Michael Cornelius McGrath (1924 – 9 August 2008) was an Irish Gaelic footballer who played for numerous club sides, but most notably St Finbarr's and Garda, and at senior level with the Galway and Cork county teams.

Career
McGrath first made an impression on the Gaelic football field when at college in Multyfarnham he lined out for the local club's senior and junior teams. From there he went to University College Galway where he won a Sigerson Cup title as well as winning a West Galway Championship with Erin's Hopes. McGrath first played for the Galway senior football team in a challenge match against Roscommon in 1943. After moving to Cork he joined the St Finbarr's club before filling the full-back position on the Cork junior team in 1947. Promotion to the senior team quickly followed and he won his first Munster Championship in 1949. As captain of the Garda club McGrath won a County Championship medal in 1950 and was appointed captain of the Cork senior team the following year. He claimed a second Munster Championship title as well as a National League title in his last year with the team in 1952. McGrath was also a regular with the Munster team and won back-to-back Railway Cup medals in 1948 and 1949. His son, Paul McGrath, won back-to-back All-Ireland titles with Cork in 1989–90.

_What you will do_: In the biography above, which club was McGrath captaining when he won a County Championship medal in 1950?

_Rows_:
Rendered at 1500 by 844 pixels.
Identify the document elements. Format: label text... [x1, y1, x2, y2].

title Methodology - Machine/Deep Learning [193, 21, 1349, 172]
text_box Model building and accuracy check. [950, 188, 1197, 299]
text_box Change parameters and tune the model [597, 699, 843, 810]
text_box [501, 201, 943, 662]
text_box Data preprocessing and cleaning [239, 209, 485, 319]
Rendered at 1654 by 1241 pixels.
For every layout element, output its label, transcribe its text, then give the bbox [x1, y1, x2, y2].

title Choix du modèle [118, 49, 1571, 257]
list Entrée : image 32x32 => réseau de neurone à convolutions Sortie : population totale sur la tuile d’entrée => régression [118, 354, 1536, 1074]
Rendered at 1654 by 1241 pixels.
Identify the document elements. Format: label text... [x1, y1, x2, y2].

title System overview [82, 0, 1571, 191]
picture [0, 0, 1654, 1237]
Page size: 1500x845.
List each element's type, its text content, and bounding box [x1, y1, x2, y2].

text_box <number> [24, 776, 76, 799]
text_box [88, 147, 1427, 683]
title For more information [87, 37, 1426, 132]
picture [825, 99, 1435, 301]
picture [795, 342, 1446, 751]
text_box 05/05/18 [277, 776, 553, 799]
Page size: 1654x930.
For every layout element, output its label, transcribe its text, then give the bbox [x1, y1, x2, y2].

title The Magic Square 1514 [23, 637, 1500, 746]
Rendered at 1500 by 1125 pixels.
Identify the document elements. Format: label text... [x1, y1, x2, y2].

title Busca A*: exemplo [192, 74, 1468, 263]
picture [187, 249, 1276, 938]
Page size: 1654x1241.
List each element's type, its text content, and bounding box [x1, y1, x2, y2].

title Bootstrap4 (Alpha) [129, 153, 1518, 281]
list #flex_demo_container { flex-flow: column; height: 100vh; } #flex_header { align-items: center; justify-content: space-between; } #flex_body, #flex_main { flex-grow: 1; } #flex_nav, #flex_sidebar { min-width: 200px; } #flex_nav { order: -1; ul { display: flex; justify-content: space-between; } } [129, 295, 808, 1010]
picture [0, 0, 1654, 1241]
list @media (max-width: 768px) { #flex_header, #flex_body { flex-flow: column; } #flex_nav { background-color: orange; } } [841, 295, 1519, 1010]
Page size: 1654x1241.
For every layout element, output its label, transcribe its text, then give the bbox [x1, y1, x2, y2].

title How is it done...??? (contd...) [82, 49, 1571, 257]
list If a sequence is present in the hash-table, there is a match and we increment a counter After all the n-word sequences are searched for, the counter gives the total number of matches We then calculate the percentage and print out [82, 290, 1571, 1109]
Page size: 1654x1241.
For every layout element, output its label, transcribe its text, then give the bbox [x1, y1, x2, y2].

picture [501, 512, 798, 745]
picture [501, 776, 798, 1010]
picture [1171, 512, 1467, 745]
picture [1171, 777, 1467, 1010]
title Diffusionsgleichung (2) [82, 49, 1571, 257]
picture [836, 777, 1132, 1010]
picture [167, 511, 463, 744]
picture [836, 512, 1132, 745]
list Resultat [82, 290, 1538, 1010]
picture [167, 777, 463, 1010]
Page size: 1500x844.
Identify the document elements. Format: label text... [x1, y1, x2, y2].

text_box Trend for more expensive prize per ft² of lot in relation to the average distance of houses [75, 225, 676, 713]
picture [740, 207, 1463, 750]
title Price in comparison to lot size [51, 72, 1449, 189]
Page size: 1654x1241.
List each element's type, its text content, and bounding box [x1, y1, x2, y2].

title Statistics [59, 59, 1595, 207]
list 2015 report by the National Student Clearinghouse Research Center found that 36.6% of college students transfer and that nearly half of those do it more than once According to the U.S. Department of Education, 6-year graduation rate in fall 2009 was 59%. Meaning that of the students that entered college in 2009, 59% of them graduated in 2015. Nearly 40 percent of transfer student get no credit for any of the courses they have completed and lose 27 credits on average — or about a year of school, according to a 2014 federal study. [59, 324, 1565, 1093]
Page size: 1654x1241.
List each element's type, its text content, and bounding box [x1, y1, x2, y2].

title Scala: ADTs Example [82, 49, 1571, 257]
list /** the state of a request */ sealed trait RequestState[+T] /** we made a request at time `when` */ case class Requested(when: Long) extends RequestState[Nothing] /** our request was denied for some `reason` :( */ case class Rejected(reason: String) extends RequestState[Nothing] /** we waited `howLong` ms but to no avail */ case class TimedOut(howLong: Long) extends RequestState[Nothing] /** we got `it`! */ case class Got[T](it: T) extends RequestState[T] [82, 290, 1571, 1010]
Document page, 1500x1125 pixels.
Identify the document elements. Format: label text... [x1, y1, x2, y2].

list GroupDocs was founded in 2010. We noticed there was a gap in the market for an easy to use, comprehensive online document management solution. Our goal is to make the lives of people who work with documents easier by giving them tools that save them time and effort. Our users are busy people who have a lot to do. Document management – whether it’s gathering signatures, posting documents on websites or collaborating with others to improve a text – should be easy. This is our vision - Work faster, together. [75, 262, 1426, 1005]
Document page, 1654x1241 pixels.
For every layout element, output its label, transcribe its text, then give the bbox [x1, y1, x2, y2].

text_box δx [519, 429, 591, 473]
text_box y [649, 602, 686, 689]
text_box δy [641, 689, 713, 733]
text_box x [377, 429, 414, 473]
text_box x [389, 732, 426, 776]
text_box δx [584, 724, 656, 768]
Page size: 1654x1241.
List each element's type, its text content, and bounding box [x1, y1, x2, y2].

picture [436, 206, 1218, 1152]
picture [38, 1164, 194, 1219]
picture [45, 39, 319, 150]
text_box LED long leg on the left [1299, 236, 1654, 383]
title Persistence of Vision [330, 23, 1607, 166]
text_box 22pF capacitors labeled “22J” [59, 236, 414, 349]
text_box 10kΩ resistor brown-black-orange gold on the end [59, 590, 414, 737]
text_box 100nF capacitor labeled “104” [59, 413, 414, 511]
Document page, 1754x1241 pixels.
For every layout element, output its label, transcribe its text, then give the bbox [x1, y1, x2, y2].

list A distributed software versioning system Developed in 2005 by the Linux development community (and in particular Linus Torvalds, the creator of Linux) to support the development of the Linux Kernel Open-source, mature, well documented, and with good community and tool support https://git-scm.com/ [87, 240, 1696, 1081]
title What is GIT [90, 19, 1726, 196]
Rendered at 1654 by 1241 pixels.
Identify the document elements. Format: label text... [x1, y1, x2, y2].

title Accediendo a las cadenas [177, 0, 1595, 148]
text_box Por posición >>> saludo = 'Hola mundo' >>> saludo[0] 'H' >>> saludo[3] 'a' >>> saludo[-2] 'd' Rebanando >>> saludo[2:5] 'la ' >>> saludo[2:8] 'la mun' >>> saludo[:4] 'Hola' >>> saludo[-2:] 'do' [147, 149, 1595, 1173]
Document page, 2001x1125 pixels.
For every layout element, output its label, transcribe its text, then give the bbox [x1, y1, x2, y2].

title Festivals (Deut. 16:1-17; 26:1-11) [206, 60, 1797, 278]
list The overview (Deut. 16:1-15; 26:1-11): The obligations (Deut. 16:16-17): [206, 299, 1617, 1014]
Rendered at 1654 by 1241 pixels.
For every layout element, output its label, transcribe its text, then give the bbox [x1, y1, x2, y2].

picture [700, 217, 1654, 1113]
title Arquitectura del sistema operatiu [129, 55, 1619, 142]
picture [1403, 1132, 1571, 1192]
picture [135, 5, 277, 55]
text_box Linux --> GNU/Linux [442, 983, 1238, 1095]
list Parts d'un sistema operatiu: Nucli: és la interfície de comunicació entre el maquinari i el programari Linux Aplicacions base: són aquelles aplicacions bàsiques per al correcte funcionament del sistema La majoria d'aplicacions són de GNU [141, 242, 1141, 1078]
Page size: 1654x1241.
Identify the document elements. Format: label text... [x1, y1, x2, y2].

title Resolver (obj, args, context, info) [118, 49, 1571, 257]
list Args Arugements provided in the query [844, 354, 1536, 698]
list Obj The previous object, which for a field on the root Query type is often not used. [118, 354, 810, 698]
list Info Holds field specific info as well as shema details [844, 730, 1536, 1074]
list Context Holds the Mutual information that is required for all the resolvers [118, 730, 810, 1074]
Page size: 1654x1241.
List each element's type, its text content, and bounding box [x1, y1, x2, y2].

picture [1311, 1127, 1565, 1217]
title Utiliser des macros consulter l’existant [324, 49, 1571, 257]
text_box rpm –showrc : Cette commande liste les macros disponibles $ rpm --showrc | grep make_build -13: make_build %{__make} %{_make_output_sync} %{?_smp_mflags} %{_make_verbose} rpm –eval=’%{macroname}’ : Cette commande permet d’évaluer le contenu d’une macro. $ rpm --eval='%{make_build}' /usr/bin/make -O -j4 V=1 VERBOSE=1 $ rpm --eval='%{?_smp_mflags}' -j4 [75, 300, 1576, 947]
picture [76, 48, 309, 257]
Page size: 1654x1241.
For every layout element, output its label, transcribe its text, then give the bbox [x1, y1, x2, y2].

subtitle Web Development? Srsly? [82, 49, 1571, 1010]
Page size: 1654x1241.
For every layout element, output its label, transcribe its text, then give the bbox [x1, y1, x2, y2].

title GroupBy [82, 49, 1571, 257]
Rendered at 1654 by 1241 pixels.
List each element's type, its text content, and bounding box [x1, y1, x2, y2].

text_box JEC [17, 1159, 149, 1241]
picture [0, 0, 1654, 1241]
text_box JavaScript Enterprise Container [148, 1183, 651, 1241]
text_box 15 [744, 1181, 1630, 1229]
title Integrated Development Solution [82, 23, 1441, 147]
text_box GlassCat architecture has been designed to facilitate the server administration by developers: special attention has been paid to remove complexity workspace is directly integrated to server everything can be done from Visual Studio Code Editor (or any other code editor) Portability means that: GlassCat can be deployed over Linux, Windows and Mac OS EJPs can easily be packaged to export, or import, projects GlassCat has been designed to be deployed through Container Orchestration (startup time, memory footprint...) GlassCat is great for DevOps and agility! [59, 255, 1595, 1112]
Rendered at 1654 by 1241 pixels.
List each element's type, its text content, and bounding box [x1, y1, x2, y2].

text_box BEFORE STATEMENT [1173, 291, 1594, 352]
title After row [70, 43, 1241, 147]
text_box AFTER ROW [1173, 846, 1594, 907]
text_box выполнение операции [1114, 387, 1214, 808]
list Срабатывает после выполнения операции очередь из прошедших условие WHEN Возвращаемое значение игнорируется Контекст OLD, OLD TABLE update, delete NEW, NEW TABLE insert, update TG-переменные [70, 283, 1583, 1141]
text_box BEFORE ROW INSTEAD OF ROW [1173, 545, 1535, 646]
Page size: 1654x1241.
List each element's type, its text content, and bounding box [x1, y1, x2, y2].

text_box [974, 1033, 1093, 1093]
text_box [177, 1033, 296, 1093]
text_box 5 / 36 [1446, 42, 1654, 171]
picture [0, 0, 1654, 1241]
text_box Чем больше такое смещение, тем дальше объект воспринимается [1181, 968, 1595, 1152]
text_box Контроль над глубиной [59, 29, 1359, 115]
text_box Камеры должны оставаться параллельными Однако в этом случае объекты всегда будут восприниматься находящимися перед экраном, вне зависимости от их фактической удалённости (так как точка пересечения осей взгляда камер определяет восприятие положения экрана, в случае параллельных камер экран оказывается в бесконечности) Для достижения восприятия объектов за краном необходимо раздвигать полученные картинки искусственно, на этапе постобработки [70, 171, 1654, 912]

_Answer_: Garda.